Bu uydurmalar ve hurâfeler,
çeşitli yorumlarla ve siyâsilerin destekleriyle, mezhep, târikat ve cemaatlerce
kolayca Peygamber’e isnât edilmiş, uydurma silsilelerle ve aktarımlarla insanlara
din olarak anlatılmıştır. Bu anlatılanları insanlar çok kolay benimsemiştir. Zîrâ
bu uydurmalar ve hurâfeler, bir vazgeçiş, bir iç ve dış devrim, bir mücâhede ve
mücâdele, bir dik duruş, tâvizsizlik, gayret, azim, fedâkârlık ve “canlarla ve
mallarla Allah yolunda olmak ve ölmek” demek olan İslâm’ın istediği bir hayâtı
değil; kafa ve beden konforunu bozmayacak, kolayca dinlenip uygulanacak,
içselleştirilmemiş ve şekilci bir din anlatısıdır. Bu uydurulmuş dinde; bir
kelimeyi bir-kaç yüz kere tekrâr etmekle, belli gün ve gecelerde bir-kaç
saatliğine câmide yada belli bir yerde bulunmakla, kılı-tüyü öpmekle, bir-kaç
rekât namazla, bir-kaç gün oruç tutmakla ve kurban kesmekle vs. günahlardan
kurtulup ak-pak olunur(!). Böylece Peygamber ve sahabenin ve sonra da
nicelerinin mallarını ve canlarını ortaya koyarak cihad etmeleri, günlerini ve
gecelerini ilme, ibâdete ve tebliğ-dâvete harcamak gereksiz hâle gelir. Zîrâ
nefislerini ilah edinmiş olan kişiler, halkı bu boş inançlarla ve hurâfelerle
kandırmakta, halk da hem cehâletten hem de işlerine geldiği için bunlara
kolayca inanmaktadır. Çünkü “uydurulmuş din”de malların ve canların ortaya
konulmasına, şirki, küfrü ve zulmü bayraklaştırmış olanlara bir şey denilmesine
ve onlara karşı çıkılmasına gerek yoktur. Yine, bir İslâm kardeşliği kurularak
paylaşmanın, özverinin, yardımlaşmanın yapılmasına gerek yoktur. Bunlardan söz
bile edilmez. O yüzden “uydurulmuş dîne” göre yaşayanlar şu âyetlerden
bi-haberdirler ve onları duyunca afallayıp kalmaktadırlar:
“Kendilerinden önce o yurdu (Medîne’yi) hazırlayıp
îmânı (gönüllerine) yerleştirenler ise, hicret edenleri severler ve onlara
verilen şeylerden dolayı içlerinde bir ihtiyaç (arzusu) duymazlar. Kendilerinde
bir açıklık (ihtiyaç) olsa bile (kardeşlerini) öz nefislerine tercih ederler.

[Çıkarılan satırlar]
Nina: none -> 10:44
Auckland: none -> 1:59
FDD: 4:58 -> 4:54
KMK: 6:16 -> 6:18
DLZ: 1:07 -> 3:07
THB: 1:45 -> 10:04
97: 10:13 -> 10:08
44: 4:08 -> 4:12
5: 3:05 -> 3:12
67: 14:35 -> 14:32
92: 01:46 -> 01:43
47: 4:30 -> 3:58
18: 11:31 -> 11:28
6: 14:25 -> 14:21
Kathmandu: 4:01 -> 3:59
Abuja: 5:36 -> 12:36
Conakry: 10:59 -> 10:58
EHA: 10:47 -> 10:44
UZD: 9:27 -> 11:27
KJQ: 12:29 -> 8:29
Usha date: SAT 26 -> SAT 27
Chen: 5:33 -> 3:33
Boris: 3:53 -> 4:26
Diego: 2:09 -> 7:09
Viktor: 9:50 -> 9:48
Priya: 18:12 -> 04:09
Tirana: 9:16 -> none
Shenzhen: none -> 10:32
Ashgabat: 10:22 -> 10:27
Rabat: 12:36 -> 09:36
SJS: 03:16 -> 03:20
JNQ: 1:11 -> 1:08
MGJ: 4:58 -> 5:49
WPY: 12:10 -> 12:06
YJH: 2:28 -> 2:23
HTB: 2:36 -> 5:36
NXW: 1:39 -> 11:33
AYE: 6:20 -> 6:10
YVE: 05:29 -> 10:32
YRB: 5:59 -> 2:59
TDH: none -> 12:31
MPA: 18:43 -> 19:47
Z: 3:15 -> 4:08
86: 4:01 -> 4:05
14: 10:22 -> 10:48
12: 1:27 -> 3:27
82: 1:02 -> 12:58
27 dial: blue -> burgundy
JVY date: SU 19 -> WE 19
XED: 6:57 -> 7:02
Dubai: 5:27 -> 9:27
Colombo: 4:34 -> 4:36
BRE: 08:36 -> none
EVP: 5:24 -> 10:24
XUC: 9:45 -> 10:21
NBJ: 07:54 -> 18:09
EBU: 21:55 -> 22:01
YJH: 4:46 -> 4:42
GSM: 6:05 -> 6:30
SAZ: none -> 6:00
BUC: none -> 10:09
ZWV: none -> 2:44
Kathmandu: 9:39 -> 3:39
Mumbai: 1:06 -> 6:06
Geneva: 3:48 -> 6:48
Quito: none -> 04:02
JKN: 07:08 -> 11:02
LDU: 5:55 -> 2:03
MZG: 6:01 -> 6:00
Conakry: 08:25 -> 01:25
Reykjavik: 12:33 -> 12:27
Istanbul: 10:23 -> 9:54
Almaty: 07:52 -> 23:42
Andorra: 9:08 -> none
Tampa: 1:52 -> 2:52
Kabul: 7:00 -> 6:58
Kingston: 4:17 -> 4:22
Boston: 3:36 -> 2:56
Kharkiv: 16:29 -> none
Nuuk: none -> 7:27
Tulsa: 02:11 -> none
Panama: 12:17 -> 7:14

Görev 1: Metin parçasına göre "uydurulmuş din"de günahlardan kurtulup ak-pak olmak için yeterli sayılan davranışları listeleyin.
Görev 2: Satırların ilkinden başlayıp "JVY date: SU 19 -> WE 19" içeren satıra kadar giden satırları, iki uçtaki satırlar da dahil, hiçbir değişiklik yapmadan geri döndürün.

Tam Çıktı 1:
- Bir kelimeyi bir-kaç yüz kere tekrâr etmek
- Belli gün ve gecelerde bir-kaç saatliğine câmide yada belli bir yerde bulunmak
- Kılı-tüyü öpmek
- Bir-kaç rekât namaz kılmak
- Bir-kaç gün oruç tutmak
- Kurban kesmek

Tam Çıktı 2:
Nina: none -> 10:44
Auckland: none -> 1:59
FDD: 4:58 -> 4:54
KMK: 6:16 -> 6:18
DLZ: 1:07 -> 3:07
THB: 1:45 -> 10:04
97: 10:13 -> 10:08
44: 4:08 -> 4:12
5: 3:05 -> 3:12
67: 14:35 -> 14:32
92: 01:46 -> 01:43
47: 4:30 -> 3:58
18: 11:31 -> 11:28
6: 14:25 -> 14:21
Kathmandu: 4:01 -> 3:59
Abuja: 5:36 -> 12:36
Conakry: 10:59 -> 10:58
EHA: 10:47 -> 10:44
UZD: 9:27 -> 11:27
KJQ: 12:29 -> 8:29
Usha date: SAT 26 -> SAT 27
Chen: 5:33 -> 3:33
Boris: 3:53 -> 4:26
Diego: 2:09 -> 7:09
Viktor: 9:50 -> 9:48
Priya: 18:12 -> 04:09
Tirana: 9:16 -> none
Shenzhen: none -> 10:32
Ashgabat: 10:22 -> 10:27
Rabat: 12:36 -> 09:36
SJS: 03:16 -> 03:20
JNQ: 1:11 -> 1:08
MGJ: 4:58 -> 5:49
WPY: 12:10 -> 12:06
YJH: 2:28 -> 2:23
HTB: 2:36 -> 5:36
NXW: 1:39 -> 11:33
AYE: 6:20 -> 6:10
YVE: 05:29 -> 10:32
YRB: 5:59 -> 2:59
TDH: none -> 12:31
MPA: 18:43 -> 19:47
Z: 3:15 -> 4:08
86: 4:01 -> 4:05
14: 10:22 -> 10:48
12: 1:27 -> 3:27
82: 1:02 -> 12:58
27 dial: blue -> burgundy
JVY date: SU 19 -> WE 19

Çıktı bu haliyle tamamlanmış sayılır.